Although it’s hard to stop your dog’s pee harming your lawn completely, there are a couple of things you can try so it doesn’t have as big an impact:

  • Water it down. When your dog pees on the grass, try to water it down as soon as they finish with a watering can or hose. This will help to dilute your dog’s pee and lessen the effects.
  • Train them. You could use positive, reward-based training to teach your dog to pee in one specific spot. This means rewarding them when they go where you want them to, but ignoring it if they go anywhere else (you’ll probably want to water down these accidents!). Never punish your dog for peeing in the ‘wrong’ place as this could put them off peeing outside altogether!
  • Consider getting a ‘pee post’. Some pet shops will sell posts you can stick in the ground to encourage male dogs to pee against them.
  • Provide more water. It’s important anyway to always provide your dog with clean, fresh water and the better hydrated they are, the more watered down their pee will be naturally! You could also try adding water to their food, or feeding them a canned food that will dilute their pee further (though this may result in them needing to pee a lot more!)
  • Take care of your lawn. Regularly watering and feeding your lawns (with something pet-safe!) will help to keep it in tip-top condition and mean that repairing pee damage from your dog is easier to do.
  • Walking first thing. To minimise the damage to your lawn, you might want to take your dog for a short walk first thing in the morning so they can pee elsewhere. 

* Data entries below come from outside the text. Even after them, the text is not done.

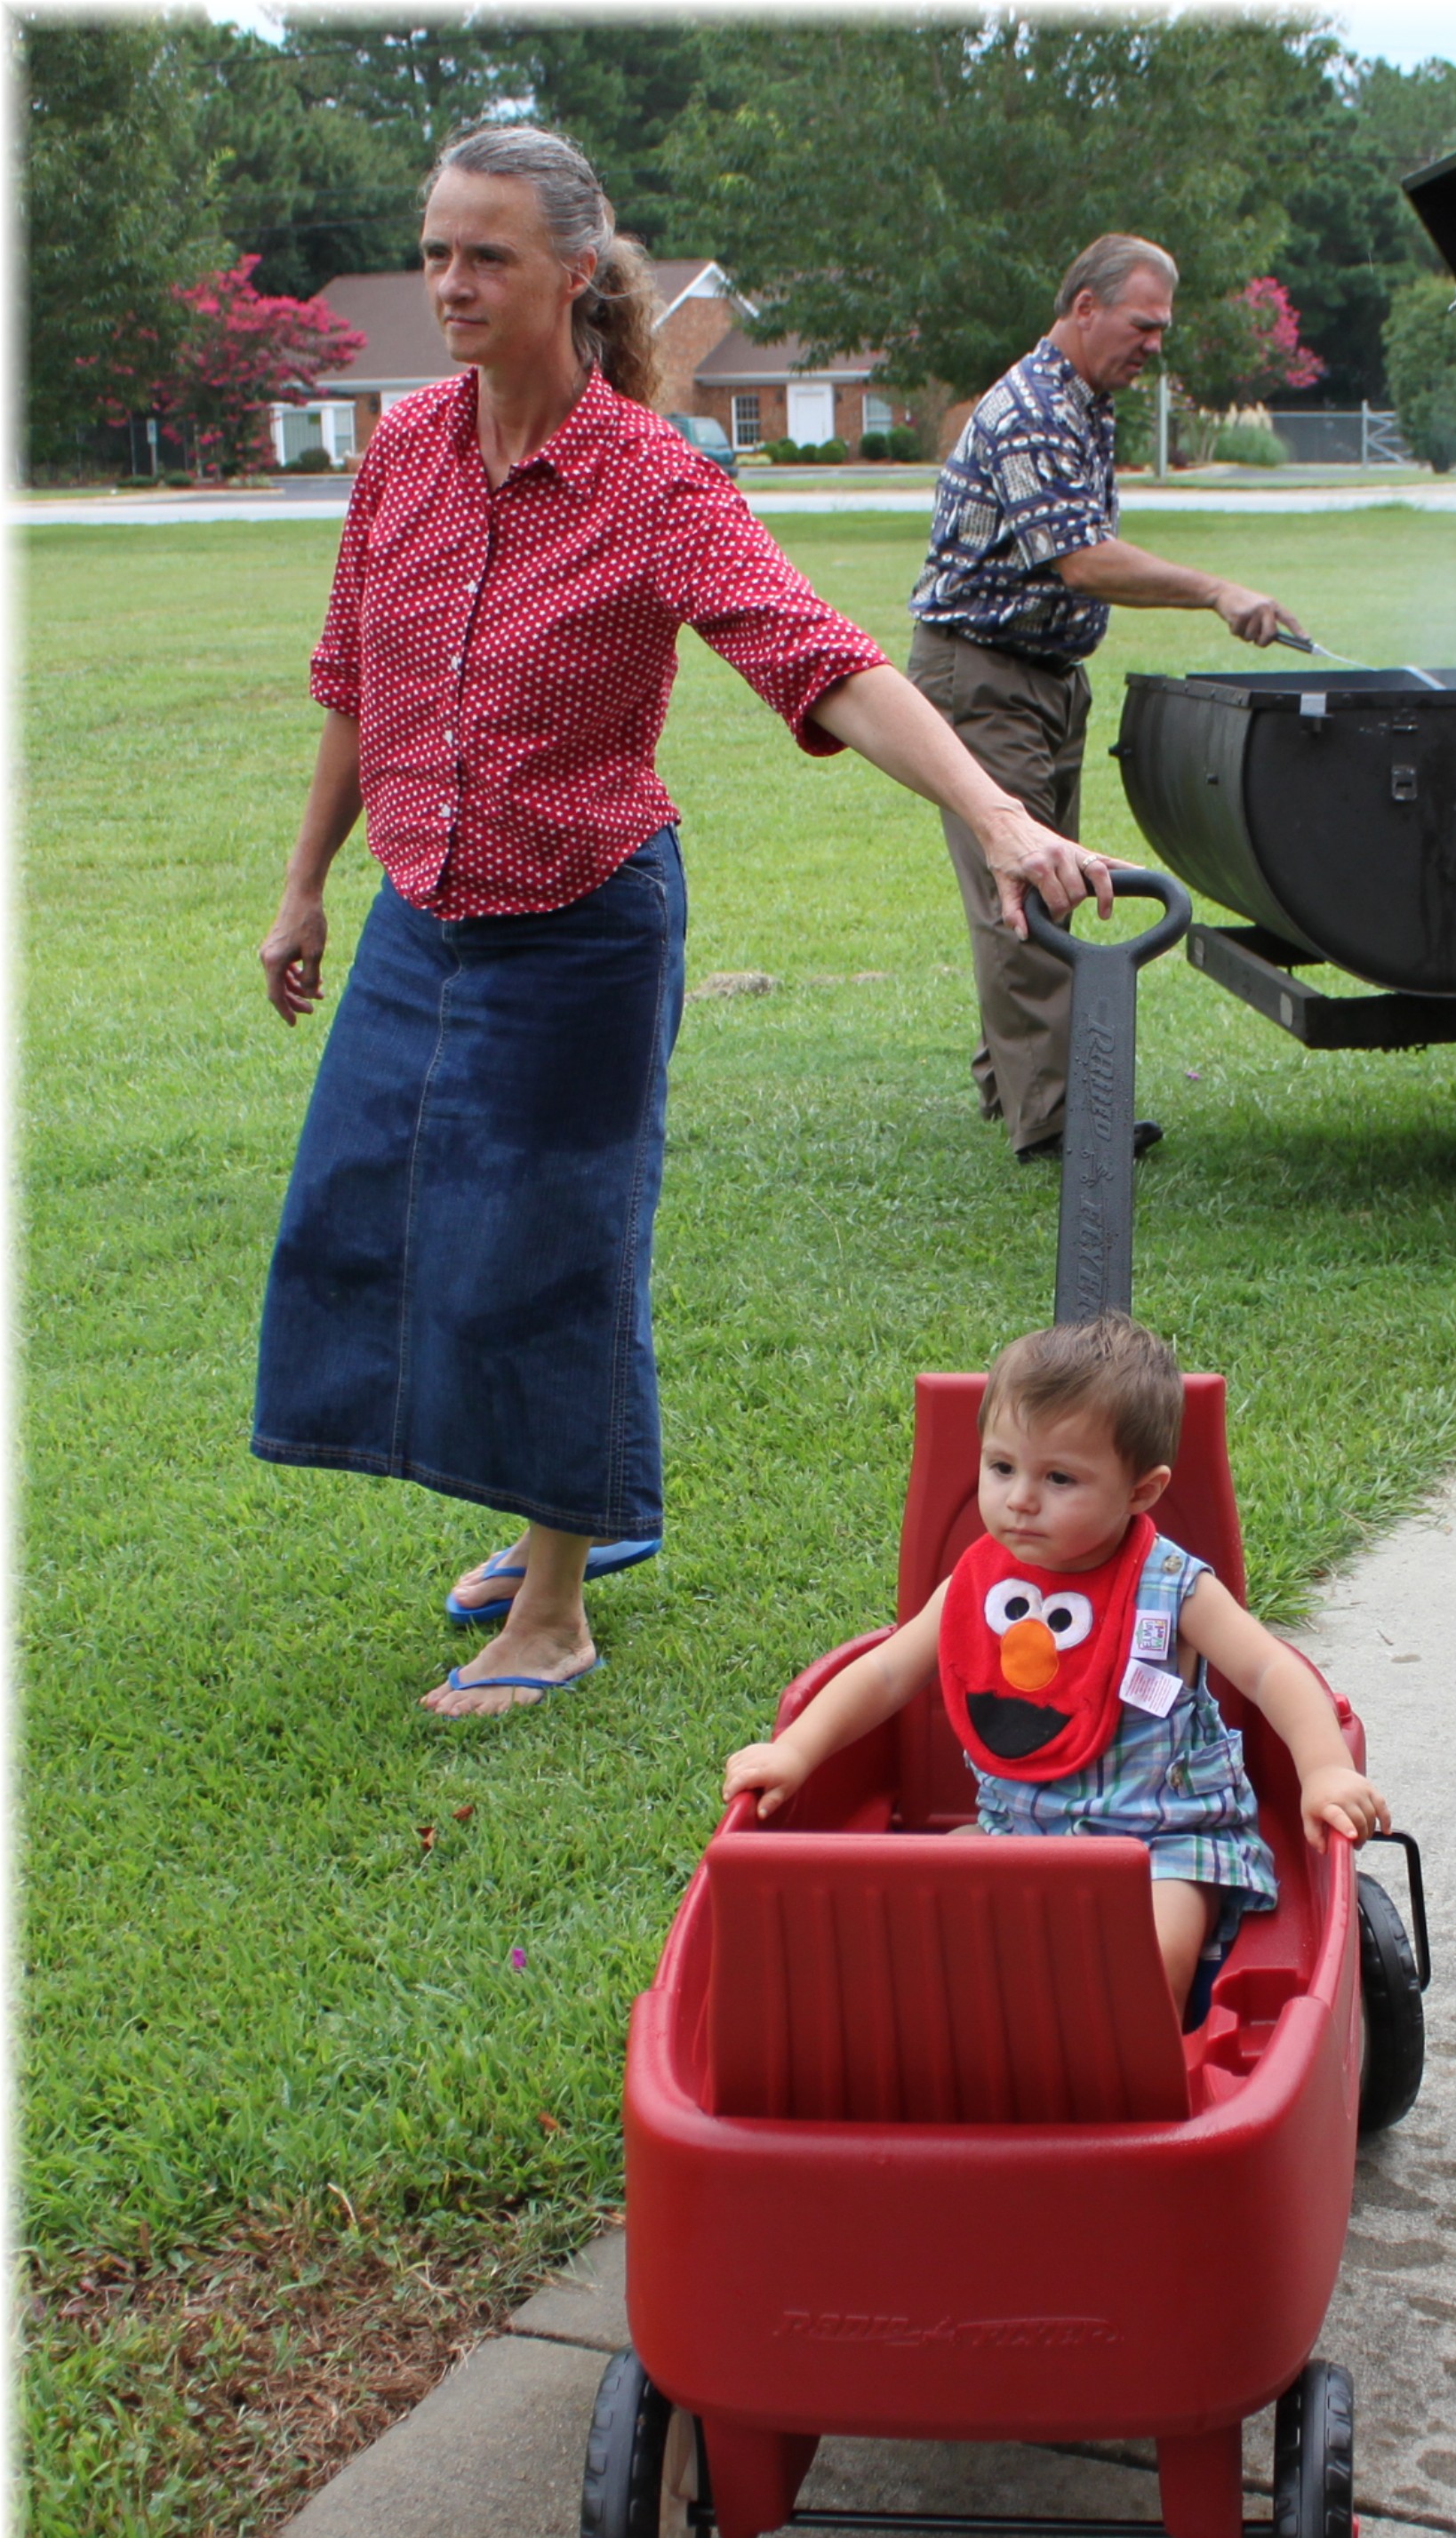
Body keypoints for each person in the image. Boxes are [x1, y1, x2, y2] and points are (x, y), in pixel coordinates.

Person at [252, 124, 1112, 1719]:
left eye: (487, 254)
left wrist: (995, 811)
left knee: (554, 1251)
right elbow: (353, 679)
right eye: (436, 250)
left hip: (584, 921)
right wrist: (308, 884)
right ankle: (579, 1505)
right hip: (421, 911)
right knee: (375, 1220)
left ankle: (555, 1607)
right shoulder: (405, 449)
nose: (450, 282)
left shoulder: (651, 478)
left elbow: (823, 657)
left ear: (574, 272)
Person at [723, 1315, 1388, 2015]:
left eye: (1059, 1478)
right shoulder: (977, 1587)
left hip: (1161, 1840)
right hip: (1020, 1830)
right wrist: (796, 1750)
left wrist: (1324, 1770)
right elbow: (886, 1674)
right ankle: (967, 2035)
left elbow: (1269, 1671)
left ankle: (1132, 2055)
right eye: (1001, 1467)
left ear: (1141, 1491)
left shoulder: (1173, 1588)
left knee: (1152, 1951)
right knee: (926, 1908)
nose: (1020, 1499)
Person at [908, 235, 1307, 1165]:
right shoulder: (1036, 408)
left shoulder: (1086, 403)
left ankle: (1012, 1082)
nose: (1155, 345)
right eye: (1143, 324)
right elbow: (1081, 558)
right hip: (984, 676)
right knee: (1026, 893)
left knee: (1045, 883)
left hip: (1043, 676)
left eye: (1162, 328)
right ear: (1083, 307)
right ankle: (1055, 1121)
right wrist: (1215, 590)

Some people also section off their garden to make a designated toilet area for their dog, but again you’ll need to train your dog to use this area.

Is there a variety of grass that withstands dog urine?

Unfortunately the answer to this is NO.  There may be grass seed out there that promotes its ability to be resistant to dog urine, we can reassure you, there is definitely no grass that won't suffer due to dog urine.

What can help is sowing a mix with rye grass and fescues in it. Rye grass is hard wearing and fast growing so it can recover quickly.  Fescues create a thick mat lawn and their roots spread out holding the topsoil together.  Our Dollar Green mix is our hard wearing family lawn.  It is predominately rye grass and has a high percentage of fescues making it a quick growing/recovery option for your lawn.